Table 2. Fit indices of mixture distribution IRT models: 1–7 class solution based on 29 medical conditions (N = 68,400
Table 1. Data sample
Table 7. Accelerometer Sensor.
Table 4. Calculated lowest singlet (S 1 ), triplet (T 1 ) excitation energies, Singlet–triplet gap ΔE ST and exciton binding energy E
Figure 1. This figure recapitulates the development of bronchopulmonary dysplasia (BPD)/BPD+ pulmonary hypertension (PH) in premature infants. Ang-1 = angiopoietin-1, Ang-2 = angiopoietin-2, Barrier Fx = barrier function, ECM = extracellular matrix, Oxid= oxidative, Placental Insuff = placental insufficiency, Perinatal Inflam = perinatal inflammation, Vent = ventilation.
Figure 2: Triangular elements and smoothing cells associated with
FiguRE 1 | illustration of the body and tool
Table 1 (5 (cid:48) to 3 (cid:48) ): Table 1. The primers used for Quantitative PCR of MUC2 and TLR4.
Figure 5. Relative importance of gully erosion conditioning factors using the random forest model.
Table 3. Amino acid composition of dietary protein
+++
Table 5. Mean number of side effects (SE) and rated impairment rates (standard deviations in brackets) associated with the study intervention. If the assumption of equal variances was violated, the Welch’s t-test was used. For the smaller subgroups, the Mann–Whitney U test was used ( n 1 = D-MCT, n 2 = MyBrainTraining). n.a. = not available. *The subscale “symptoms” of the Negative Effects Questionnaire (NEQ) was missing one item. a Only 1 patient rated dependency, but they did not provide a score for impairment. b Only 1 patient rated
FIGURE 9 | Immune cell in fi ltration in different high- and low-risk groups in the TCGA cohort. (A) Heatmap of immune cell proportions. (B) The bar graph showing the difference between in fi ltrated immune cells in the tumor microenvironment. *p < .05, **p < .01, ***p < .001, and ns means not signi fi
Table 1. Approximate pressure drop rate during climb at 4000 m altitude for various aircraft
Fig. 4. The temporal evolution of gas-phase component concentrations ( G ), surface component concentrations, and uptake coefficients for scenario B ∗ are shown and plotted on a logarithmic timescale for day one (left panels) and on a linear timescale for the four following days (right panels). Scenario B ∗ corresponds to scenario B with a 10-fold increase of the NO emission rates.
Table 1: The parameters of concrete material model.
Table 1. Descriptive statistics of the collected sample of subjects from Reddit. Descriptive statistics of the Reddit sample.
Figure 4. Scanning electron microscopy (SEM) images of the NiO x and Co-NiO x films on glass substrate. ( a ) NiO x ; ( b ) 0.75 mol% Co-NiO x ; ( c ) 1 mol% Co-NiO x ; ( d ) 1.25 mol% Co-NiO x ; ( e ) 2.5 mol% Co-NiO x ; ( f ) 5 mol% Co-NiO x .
+++
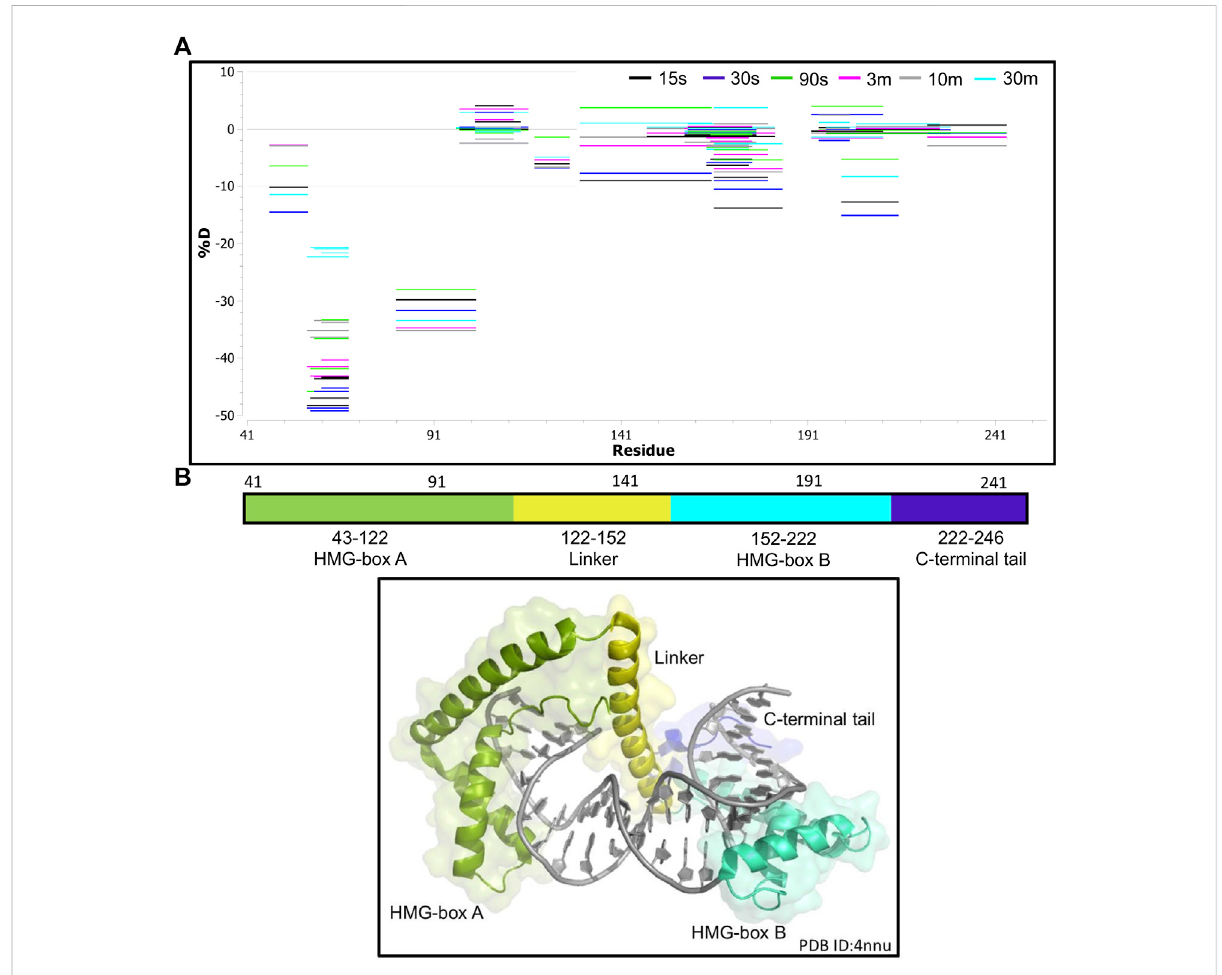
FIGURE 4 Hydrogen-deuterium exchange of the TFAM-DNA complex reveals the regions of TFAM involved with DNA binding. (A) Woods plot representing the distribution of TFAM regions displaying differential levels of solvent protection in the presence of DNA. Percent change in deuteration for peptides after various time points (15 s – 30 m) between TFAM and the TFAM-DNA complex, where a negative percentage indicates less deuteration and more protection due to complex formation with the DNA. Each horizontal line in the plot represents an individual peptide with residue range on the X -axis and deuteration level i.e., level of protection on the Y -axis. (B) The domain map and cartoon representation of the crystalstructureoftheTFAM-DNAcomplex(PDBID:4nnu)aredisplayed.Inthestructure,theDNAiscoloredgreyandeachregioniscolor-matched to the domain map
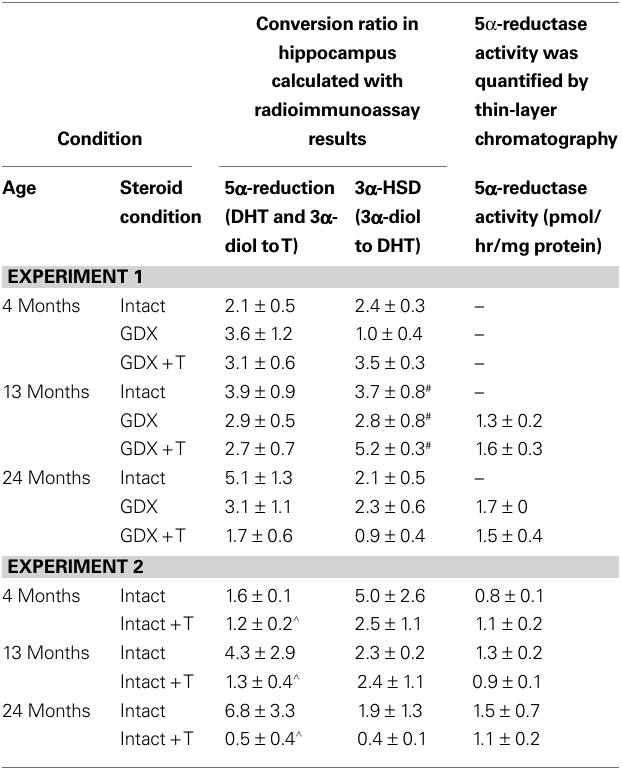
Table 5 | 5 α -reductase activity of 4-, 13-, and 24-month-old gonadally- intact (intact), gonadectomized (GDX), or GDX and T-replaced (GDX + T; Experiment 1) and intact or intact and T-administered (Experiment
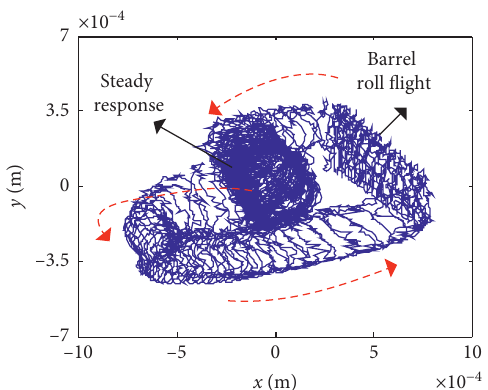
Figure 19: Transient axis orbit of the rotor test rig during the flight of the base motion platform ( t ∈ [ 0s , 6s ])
+++
Your assignment
Copy each line above that contains the string "during".

Problem solution
Table 1. Approximate pressure drop rate during climb at 4000 m altitude for various aircraft
Figure 19: Transient axis orbit of the rotor test rig during the flight of the base motion platform ( t ∈ [ 0s , 6s ])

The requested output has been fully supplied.